De la même manière, on nous définit comme un groupe isolé et sectaire.
Pourtant, nous sommes toujours plus nombreux à faire le constat que la politique classique n’est qu’une forme morte.
Nous pensons que la perpétuation de cette forme reste encore la meilleure garantie que rien ne se passe.
Ce qui implique que nous ne nous étonnons pas du fait que l’administration et les différentes organisations militantes s’accordent à vouloir sauvegarder le pluralisme démocratique des A-G.
Autrement dit, à nous en exclure.

8.
Pour l’heure, nous disparaissons.
La lourde et ennuyeuse machine qu’est l’A-G semble enrayée pour un temps.
L’hypothèse a été émise d’appeler à des conseils de guerre ou à des assemblées de lutte.
Si cependant il nous arrive de revenir, c’est que nous cherchons ceux qui cherchent autre chose.

9.
En passant, il n’y a pas de question des dégradations de la M.D.E, tout comme il n’y a pas de question de la violence dans les A-G, sauf pour les différents gestionnaires, de la lutte ou de la fac.
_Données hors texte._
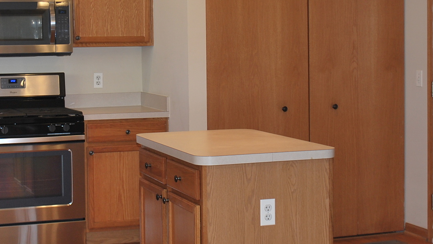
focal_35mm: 76
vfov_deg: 15.9
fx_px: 872
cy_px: 86
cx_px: 155
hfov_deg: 27.7
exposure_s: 1/60
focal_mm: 32
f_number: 5
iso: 200
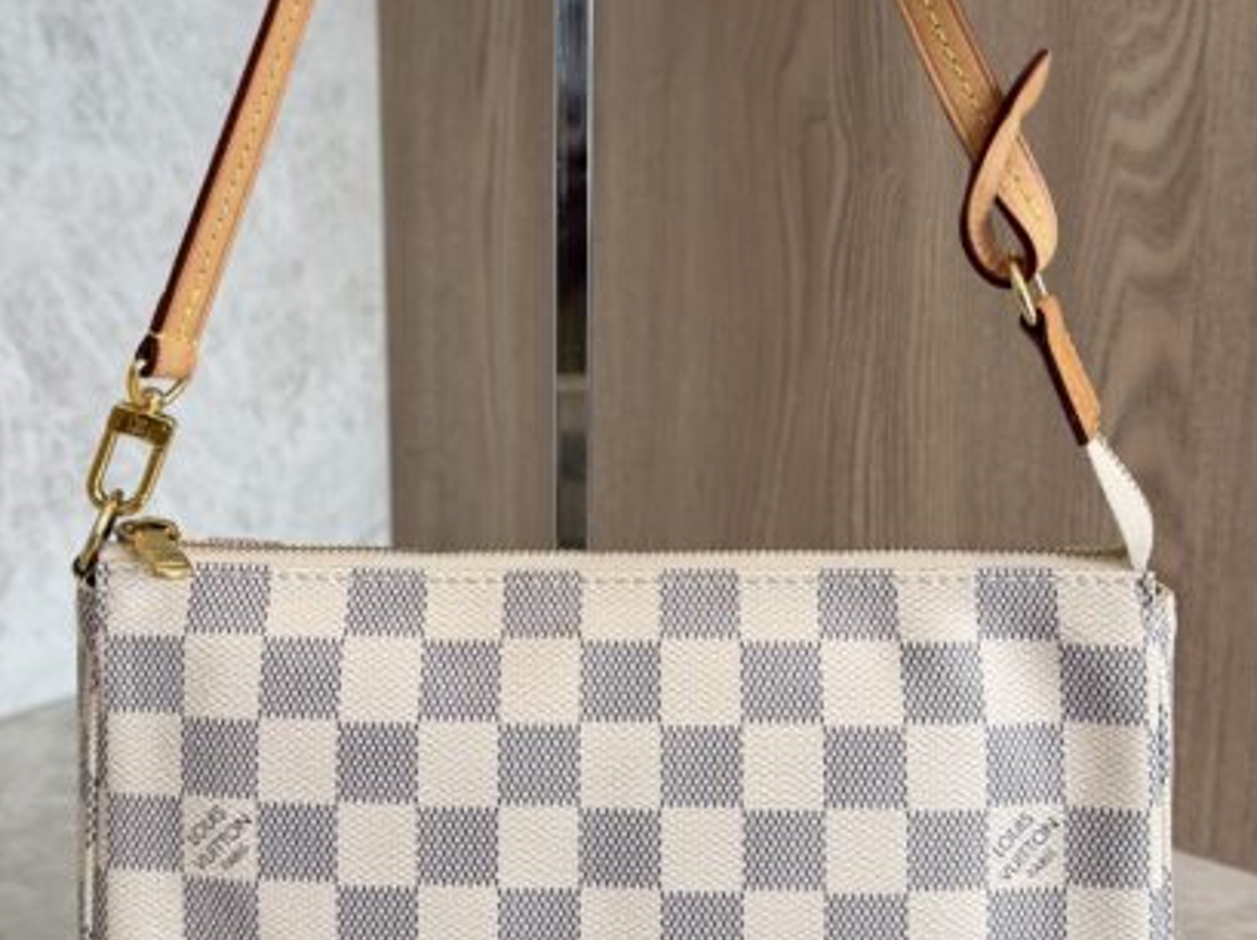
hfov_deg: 40.5
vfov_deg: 30.6
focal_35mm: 47
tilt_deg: -8.6
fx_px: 1705
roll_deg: -0.3
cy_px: 316
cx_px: 593
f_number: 1.78
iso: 100
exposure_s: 1/120
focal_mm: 6.76
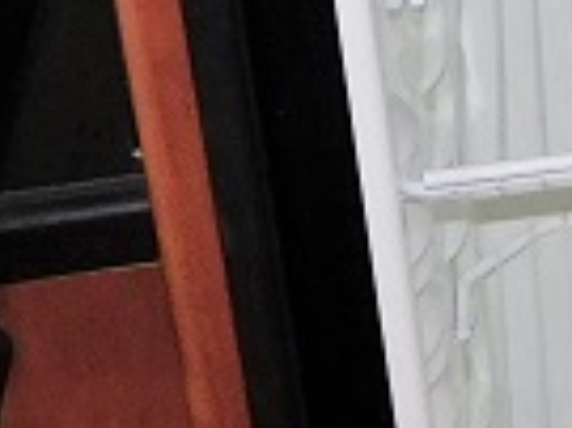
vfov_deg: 8.5
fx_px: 2823
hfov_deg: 10.0
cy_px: -199
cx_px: 1411
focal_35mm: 171
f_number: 3
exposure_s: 1/30
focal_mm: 4
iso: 200
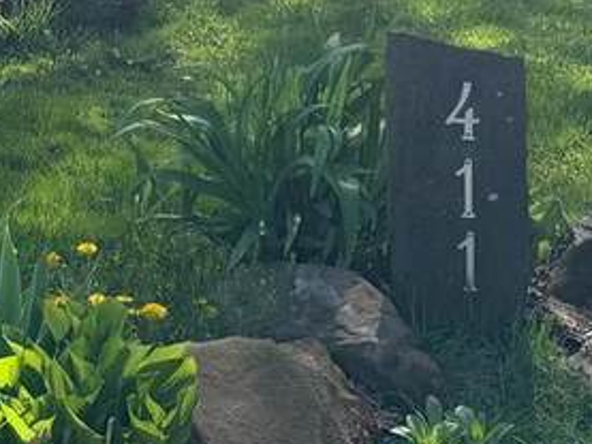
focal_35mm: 111
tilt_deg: -3.1
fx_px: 1899
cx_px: -220
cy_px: -346
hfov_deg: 16.5
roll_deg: -2.3
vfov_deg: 12.3
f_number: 1.78
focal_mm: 6.76
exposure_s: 1/2833
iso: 80
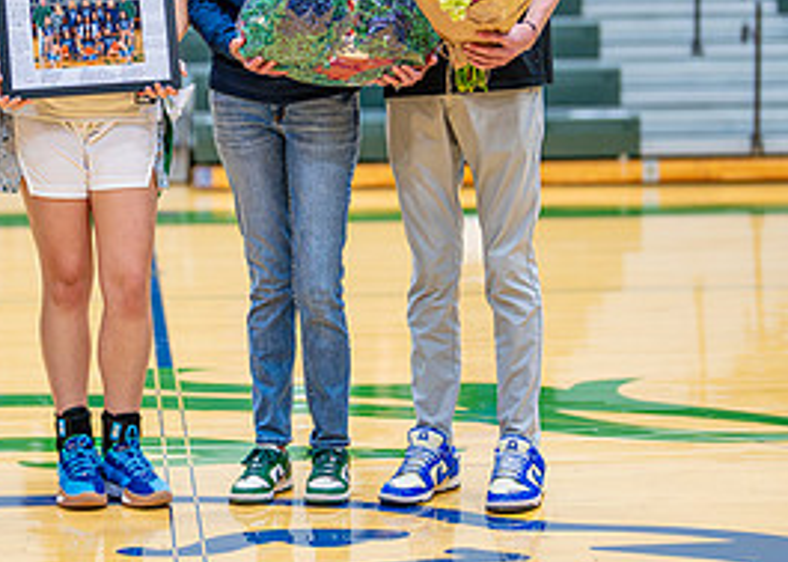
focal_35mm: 125
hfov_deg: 16.0
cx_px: 231
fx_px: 2796
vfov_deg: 11.4
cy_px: 84
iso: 640
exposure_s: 1/500
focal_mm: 50
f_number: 1.2
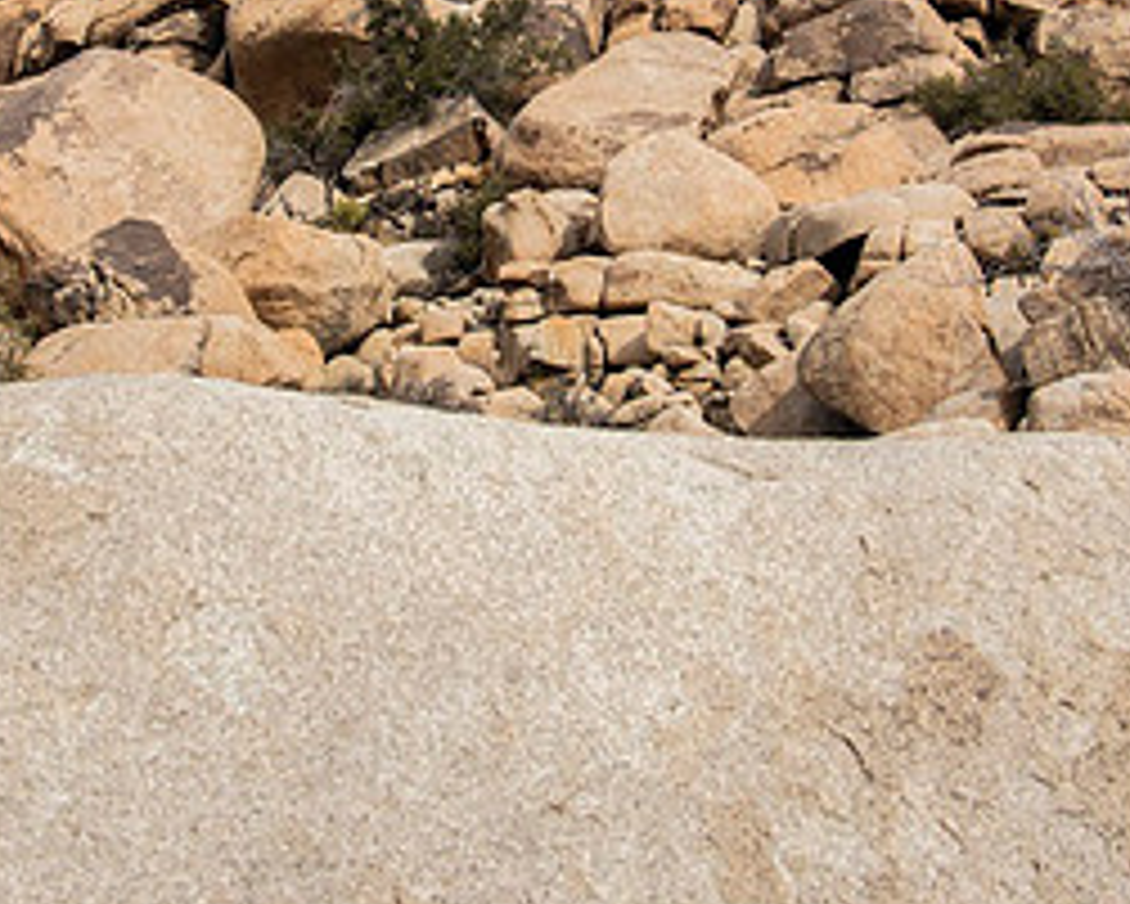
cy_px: 83
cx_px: 450
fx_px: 1740
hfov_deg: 35.9
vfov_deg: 28.0
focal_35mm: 52
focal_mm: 24
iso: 100
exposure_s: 1/1250
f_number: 4
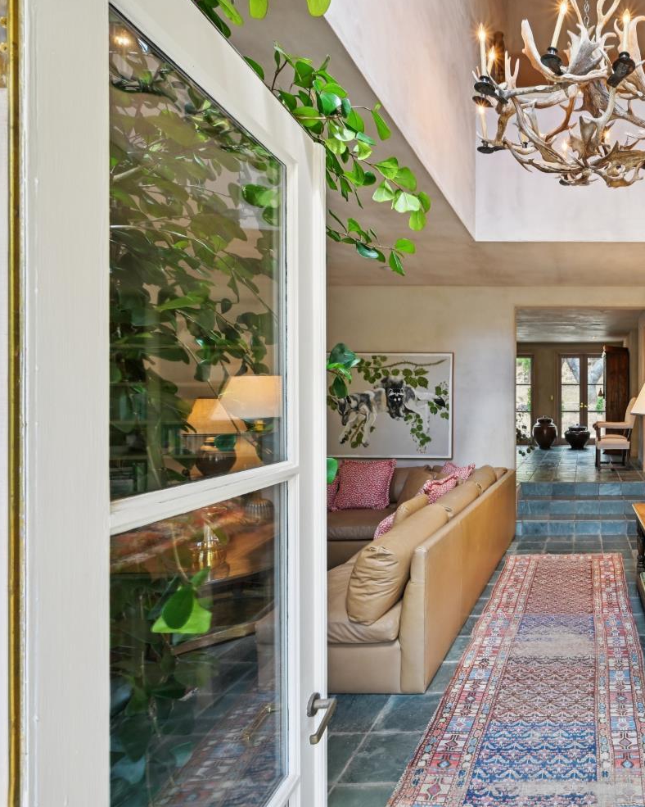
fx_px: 477
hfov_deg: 57.5
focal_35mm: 20
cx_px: 592
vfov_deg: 80.4
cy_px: 405
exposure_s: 1/15
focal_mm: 14
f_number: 11
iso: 800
Il n’y a que des lieux qu’on ne laisse pas intacts à l’ennemi avant de partir, et une indifférence qui se croyait souveraine qui reçoit la réponse qu’elle mérite.

Toulouse, décembre 2009

A ceux qui s’indignent sur un forum ou sur un tract, à ceux, donc, qui ne méritent pas plus qu’une note de bas de page, nous disons: nous ne parlons pas la même langue.